YOUR INSTRUCTIONS: Reproduce the travel post word for word, from "The overseas flight" to "of total insomnia.", both ends included.

PASSAGE TO READ:
Well that was close! My Madison flight was late coming into Detroit. I made my connection to Amsterdam, but just barely (I was among the last to board). You will know by the end of this post whether my suitcase was equally lucky.
The overseas flight was so easy and smooth - I should have slept some, but I didn't. I watched a horrible 2025 movie with Emma Thompson (Dead of Winter), where one person after the next was bleeding to death or worse (yes, worse!), then turned off the screen and read a very sad and disturbing book about a marriage breaking up (Belle Burden's Strangers). It was compelling enough that it did not make me sleepy. I made the mistake of breaking my abstinence from alcohol and drank a glass of wine hoping it would leave me dozing off but it did nothing of the sort. All the spinning thoughts in my head from the last two nights are still there. Add to them being in an airplane, the wine, the horrible movie and the compelling book and you have yourself a case of total insomnia.
But, here I am in Amsterdam and much as I think the timing of this trip is so wrong, nonetheless, the airport has a long and sweet history for me -- from my first solo trip abroad (when I was just 18, traveling to the U.S. to be a nanny), to years of making connections here on my way to... well, everywhere!
Breakfast? Back to pain au chocolat!

DATA SHOWN:
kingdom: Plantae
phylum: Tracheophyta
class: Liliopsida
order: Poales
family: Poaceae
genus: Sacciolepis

EXERCISE RESULT:
The overseas flight was so easy and smooth - I should have slept some, but I didn't. I watched a horrible 2025 movie with Emma Thompson (Dead of Winter), where one person after the next was bleeding to death or worse (yes, worse!), then turned off the screen and read a very sad and disturbing book about a marriage breaking up (Belle Burden's Strangers). It was compelling enough that it did not make me sleepy. I made the mistake of breaking my abstinence from alcohol and drank a glass of wine hoping it would leave me dozing off but it did nothing of the sort. All the spinning thoughts in my head from the last two nights are still there. Add to them being in an airplane, the wine, the horrible movie and the compelling book and you have yourself a case of total insomnia.